--- Exercise directions ---
Return, exactly and in full, the lines of the records below starting at the one with "Figure 3. Detection" and ending at the one with "Figure 3: Incidence", and no other lines.

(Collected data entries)
+++

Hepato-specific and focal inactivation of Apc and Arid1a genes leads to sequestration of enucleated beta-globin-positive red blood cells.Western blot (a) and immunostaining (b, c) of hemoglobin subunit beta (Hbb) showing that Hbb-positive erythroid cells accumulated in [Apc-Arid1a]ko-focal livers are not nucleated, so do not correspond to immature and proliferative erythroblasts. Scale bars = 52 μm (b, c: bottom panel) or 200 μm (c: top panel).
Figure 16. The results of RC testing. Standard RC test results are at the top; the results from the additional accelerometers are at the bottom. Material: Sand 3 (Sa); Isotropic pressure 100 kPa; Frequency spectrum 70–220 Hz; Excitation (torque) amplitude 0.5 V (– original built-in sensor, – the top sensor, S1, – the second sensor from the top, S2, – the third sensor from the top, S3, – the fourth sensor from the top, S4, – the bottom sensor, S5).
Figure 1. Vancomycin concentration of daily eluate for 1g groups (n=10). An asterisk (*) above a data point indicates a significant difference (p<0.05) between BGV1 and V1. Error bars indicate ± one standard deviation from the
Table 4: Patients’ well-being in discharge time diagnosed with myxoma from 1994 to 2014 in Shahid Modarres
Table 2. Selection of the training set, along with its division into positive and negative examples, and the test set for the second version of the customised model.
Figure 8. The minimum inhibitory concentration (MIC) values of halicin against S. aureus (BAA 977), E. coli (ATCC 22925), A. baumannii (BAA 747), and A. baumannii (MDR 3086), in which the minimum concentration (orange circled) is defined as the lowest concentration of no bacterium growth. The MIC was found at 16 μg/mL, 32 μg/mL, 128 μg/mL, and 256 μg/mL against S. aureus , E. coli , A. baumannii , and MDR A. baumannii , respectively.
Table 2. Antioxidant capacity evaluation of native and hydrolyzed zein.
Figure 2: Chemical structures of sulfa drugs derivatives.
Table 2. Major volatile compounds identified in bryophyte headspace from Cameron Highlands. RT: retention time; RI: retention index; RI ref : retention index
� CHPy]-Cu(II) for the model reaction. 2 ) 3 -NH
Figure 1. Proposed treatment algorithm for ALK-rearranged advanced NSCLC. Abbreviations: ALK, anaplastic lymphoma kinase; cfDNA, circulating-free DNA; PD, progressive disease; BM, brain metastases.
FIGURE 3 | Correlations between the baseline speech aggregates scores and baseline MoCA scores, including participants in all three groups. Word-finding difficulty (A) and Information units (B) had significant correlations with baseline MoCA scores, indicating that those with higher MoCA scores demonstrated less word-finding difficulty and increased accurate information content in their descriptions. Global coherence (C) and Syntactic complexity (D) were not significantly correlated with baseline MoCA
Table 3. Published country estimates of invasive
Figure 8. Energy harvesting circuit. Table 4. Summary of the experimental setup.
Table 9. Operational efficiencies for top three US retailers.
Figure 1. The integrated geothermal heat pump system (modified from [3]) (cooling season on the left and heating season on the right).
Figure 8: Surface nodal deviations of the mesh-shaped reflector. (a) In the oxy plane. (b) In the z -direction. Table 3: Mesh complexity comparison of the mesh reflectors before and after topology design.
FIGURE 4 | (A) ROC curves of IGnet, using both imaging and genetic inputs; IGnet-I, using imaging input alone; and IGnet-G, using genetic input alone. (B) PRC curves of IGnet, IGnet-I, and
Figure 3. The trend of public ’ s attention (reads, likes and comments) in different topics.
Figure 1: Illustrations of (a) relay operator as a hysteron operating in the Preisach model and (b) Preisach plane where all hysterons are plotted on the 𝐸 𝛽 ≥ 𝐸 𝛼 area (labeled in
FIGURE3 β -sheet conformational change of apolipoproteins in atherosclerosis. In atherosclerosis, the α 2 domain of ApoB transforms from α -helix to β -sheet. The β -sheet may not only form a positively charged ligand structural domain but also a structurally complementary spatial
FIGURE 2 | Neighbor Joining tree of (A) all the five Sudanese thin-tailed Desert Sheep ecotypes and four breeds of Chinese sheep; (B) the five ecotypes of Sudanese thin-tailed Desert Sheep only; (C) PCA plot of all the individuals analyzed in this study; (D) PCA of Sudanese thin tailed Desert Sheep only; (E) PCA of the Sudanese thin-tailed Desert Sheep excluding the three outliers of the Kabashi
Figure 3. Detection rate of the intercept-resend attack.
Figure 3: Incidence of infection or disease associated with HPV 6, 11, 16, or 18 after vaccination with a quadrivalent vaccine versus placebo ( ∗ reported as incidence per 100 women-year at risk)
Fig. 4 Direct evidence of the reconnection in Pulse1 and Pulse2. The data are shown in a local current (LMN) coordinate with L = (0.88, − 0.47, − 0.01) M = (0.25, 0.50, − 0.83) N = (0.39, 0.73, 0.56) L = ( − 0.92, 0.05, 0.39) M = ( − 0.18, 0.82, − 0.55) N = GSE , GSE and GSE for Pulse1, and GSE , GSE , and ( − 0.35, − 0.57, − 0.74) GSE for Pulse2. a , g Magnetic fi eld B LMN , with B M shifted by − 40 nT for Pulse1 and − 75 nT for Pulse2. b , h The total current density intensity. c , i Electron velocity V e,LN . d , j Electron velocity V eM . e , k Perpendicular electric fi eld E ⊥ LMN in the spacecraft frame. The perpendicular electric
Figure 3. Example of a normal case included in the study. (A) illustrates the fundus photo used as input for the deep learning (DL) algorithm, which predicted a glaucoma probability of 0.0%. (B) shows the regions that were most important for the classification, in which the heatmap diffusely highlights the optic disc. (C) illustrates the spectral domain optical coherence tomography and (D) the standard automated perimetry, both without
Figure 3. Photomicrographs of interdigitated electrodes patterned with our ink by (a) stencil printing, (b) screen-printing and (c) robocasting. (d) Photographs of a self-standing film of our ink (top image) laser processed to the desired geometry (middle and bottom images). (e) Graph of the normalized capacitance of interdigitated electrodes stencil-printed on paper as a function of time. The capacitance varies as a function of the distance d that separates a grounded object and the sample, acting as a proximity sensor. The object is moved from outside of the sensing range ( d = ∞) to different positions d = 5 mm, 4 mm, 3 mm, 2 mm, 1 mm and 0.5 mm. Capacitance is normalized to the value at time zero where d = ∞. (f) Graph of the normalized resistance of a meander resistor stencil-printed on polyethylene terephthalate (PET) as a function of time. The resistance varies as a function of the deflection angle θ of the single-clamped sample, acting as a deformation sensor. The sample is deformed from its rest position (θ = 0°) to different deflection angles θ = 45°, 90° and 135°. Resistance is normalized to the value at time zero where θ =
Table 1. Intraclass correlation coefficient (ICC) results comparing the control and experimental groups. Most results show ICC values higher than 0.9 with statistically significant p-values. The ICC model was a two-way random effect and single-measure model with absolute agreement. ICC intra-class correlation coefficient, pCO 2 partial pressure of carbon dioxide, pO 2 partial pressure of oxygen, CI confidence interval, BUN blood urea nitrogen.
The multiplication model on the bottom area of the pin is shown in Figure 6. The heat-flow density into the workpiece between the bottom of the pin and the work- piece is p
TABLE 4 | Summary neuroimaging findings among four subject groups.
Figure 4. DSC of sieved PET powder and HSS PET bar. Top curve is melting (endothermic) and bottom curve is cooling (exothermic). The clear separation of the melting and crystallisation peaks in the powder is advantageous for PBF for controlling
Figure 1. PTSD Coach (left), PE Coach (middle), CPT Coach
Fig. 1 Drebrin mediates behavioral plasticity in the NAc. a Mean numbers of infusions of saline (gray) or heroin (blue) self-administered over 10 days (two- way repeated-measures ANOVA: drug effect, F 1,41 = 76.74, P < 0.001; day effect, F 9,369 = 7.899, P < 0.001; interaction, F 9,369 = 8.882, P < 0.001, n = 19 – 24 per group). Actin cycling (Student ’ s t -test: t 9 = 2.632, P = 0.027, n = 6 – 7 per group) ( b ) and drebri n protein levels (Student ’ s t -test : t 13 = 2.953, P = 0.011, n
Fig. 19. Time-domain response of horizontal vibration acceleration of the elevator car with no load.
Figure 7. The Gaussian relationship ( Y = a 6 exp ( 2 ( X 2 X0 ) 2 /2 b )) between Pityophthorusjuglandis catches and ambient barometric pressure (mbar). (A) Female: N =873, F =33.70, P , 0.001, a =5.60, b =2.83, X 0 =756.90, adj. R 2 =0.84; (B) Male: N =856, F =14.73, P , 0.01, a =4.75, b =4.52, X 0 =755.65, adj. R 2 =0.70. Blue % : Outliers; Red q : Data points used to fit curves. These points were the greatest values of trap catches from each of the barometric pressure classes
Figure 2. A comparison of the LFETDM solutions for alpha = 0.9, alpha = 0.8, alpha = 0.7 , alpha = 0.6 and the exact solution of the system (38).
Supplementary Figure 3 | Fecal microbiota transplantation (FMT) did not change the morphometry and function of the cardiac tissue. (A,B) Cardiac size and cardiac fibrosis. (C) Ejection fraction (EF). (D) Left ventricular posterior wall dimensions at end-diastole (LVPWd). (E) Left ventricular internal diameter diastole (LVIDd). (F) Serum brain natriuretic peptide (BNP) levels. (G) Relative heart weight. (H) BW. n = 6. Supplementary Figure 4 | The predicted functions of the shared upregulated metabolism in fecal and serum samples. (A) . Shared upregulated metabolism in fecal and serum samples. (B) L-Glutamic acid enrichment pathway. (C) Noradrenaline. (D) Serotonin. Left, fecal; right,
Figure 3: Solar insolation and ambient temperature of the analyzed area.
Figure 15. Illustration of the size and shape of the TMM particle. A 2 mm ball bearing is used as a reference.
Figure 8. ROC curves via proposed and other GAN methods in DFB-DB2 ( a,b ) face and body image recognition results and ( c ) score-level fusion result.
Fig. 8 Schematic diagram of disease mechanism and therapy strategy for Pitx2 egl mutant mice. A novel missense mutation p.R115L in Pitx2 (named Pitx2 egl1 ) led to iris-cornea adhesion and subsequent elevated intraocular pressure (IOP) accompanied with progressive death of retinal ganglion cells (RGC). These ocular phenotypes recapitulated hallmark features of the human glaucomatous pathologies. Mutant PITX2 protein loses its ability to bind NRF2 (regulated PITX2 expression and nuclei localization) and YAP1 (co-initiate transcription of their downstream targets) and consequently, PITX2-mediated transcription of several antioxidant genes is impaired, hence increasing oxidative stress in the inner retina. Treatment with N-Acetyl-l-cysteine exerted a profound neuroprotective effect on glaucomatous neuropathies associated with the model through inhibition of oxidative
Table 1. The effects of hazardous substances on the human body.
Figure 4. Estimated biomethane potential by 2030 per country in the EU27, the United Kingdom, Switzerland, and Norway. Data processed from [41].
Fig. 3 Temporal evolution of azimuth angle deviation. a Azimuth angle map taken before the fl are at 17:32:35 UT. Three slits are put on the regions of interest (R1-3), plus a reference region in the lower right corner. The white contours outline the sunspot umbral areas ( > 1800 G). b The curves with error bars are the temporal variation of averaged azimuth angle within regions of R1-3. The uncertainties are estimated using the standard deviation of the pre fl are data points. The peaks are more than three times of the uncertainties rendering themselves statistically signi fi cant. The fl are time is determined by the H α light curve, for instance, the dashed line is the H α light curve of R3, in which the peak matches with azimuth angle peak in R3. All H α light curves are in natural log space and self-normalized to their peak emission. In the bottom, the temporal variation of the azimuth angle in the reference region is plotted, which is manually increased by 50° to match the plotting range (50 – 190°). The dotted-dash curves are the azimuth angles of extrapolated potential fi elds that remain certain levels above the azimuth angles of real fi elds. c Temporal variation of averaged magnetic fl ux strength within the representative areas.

+++

--- Answer section ---
Figure 3. Detection rate of the intercept-resend attack.
Figure 3: Incidence of infection or disease associated with HPV 6, 11, 16, or 18 after vaccination with a quadrivalent vaccine versus placebo ( ∗ reported as incidence per 100 women-year at risk)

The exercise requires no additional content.